**TASK DIRECTIONS:**
Each record below should be printed exactly as it was written.

Excerpts from a dataset:
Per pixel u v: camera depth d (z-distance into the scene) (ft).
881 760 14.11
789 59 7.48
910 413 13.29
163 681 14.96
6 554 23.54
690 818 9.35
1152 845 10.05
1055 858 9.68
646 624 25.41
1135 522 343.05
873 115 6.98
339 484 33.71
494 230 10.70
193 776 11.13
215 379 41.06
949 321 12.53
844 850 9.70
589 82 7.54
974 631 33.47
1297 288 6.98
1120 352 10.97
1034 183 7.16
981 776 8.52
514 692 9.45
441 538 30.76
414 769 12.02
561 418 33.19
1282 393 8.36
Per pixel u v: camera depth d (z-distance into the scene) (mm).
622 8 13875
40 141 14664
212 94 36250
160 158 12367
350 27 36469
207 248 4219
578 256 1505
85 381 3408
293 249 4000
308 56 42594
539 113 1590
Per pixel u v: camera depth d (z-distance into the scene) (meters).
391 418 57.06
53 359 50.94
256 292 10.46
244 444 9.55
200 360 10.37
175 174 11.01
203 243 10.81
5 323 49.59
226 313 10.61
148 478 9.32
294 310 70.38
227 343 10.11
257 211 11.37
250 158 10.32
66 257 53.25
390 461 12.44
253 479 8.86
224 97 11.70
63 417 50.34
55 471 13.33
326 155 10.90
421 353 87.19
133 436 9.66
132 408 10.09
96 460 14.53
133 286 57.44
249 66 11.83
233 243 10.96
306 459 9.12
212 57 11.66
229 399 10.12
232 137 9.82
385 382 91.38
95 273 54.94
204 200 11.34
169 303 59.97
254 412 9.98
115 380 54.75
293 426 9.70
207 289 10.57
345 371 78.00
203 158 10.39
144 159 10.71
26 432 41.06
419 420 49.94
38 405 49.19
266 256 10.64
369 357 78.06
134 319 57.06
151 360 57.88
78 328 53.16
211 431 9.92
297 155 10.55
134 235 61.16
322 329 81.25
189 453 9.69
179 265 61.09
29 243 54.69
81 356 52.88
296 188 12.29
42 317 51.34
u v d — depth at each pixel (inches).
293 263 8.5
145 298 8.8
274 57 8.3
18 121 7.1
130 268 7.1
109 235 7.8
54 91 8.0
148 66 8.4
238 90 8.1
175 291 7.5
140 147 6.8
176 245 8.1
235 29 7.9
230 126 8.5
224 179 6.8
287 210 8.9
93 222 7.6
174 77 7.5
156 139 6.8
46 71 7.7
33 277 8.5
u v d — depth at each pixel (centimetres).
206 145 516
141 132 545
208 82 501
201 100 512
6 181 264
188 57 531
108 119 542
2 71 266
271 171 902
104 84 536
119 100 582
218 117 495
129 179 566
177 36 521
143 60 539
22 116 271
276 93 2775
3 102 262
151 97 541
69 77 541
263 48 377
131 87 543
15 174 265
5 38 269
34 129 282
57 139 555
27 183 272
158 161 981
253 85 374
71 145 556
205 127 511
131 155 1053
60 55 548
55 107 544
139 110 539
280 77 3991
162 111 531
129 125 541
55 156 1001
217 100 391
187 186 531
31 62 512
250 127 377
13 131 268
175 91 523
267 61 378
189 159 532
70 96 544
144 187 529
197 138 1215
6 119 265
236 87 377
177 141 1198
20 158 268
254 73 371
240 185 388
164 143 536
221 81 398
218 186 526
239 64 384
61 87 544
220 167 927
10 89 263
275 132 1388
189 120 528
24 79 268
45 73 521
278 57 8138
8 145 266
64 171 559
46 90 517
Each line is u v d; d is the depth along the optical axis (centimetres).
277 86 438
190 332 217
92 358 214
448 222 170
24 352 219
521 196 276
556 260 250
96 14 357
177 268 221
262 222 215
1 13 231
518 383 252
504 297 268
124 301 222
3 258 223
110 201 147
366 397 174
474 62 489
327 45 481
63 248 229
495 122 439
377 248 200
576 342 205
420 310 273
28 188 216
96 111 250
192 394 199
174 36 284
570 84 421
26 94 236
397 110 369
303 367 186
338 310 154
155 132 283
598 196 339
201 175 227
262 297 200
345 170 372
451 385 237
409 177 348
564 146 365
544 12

**YOUR RESPONSE:**
Per pixel u v: camera depth d (z-distance into the scene) (ft).
881 760 14.11
789 59 7.48
910 413 13.29
163 681 14.96
6 554 23.54
690 818 9.35
1152 845 10.05
1055 858 9.68
646 624 25.41
1135 522 343.05
873 115 6.98
339 484 33.71
494 230 10.70
193 776 11.13
215 379 41.06
949 321 12.53
844 850 9.70
589 82 7.54
974 631 33.47
1297 288 6.98
1120 352 10.97
1034 183 7.16
981 776 8.52
514 692 9.45
441 538 30.76
414 769 12.02
561 418 33.19
1282 393 8.36
Per pixel u v: camera depth d (z-distance into the scene) (mm).
622 8 13875
40 141 14664
212 94 36250
160 158 12367
350 27 36469
207 248 4219
578 256 1505
85 381 3408
293 249 4000
308 56 42594
539 113 1590
Per pixel u v: camera depth d (z-distance into the scene) (meters).
391 418 57.06
53 359 50.94
256 292 10.46
244 444 9.55
200 360 10.37
175 174 11.01
203 243 10.81
5 323 49.59
226 313 10.61
148 478 9.32
294 310 70.38
227 343 10.11
257 211 11.37
250 158 10.32
66 257 53.25
390 461 12.44
253 479 8.86
224 97 11.70
63 417 50.34
55 471 13.33
326 155 10.90
421 353 87.19
133 436 9.66
132 408 10.09
96 460 14.53
133 286 57.44
249 66 11.83
233 243 10.96
306 459 9.12
212 57 11.66
229 399 10.12
232 137 9.82
385 382 91.38
95 273 54.94
204 200 11.34
169 303 59.97
254 412 9.98
115 380 54.75
293 426 9.70
207 289 10.57
345 371 78.00
203 158 10.39
144 159 10.71
26 432 41.06
419 420 49.94
38 405 49.19
266 256 10.64
369 357 78.06
134 319 57.06
151 360 57.88
78 328 53.16
211 431 9.92
297 155 10.55
134 235 61.16
322 329 81.25
189 453 9.69
179 265 61.09
29 243 54.69
81 356 52.88
296 188 12.29
42 317 51.34
u v d — depth at each pixel (inches).
293 263 8.5
145 298 8.8
274 57 8.3
18 121 7.1
130 268 7.1
109 235 7.8
54 91 8.0
148 66 8.4
238 90 8.1
175 291 7.5
140 147 6.8
176 245 8.1
235 29 7.9
230 126 8.5
224 179 6.8
287 210 8.9
93 222 7.6
174 77 7.5
156 139 6.8
46 71 7.7
33 277 8.5
u v d — depth at each pixel (centimetres).
206 145 516
141 132 545
208 82 501
201 100 512
6 181 264
188 57 531
108 119 542
2 71 266
271 171 902
104 84 536
119 100 582
218 117 495
129 179 566
177 36 521
143 60 539
22 116 271
276 93 2775
3 102 262
151 97 541
69 77 541
263 48 377
131 87 543
15 174 265
5 38 269
34 129 282
57 139 555
27 183 272
158 161 981
253 85 374
71 145 556
205 127 511
131 155 1053
60 55 548
55 107 544
139 110 539
280 77 3991
162 111 531
129 125 541
55 156 1001
217 100 391
187 186 531
31 62 512
250 127 377
13 131 268
175 91 523
267 61 378
189 159 532
70 96 544
144 187 529
197 138 1215
6 119 265
236 87 377
177 141 1198
20 158 268
254 73 371
240 185 388
164 143 536
221 81 398
218 186 526
239 64 384
61 87 544
220 167 927
10 89 263
275 132 1388
189 120 528
24 79 268
45 73 521
278 57 8138
8 145 266
64 171 559
46 90 517
Each line is u v d; d is the depth along the optical axis (centimetres).
277 86 438
190 332 217
92 358 214
448 222 170
24 352 219
521 196 276
556 260 250
96 14 357
177 268 221
262 222 215
1 13 231
518 383 252
504 297 268
124 301 222
3 258 223
110 201 147
366 397 174
474 62 489
327 45 481
63 248 229
495 122 439
377 248 200
576 342 205
420 310 273
28 188 216
96 111 250
192 394 199
174 36 284
570 84 421
26 94 236
397 110 369
303 367 186
338 310 154
155 132 283
598 196 339
201 175 227
262 297 200
345 170 372
451 385 237
409 177 348
564 146 365
544 12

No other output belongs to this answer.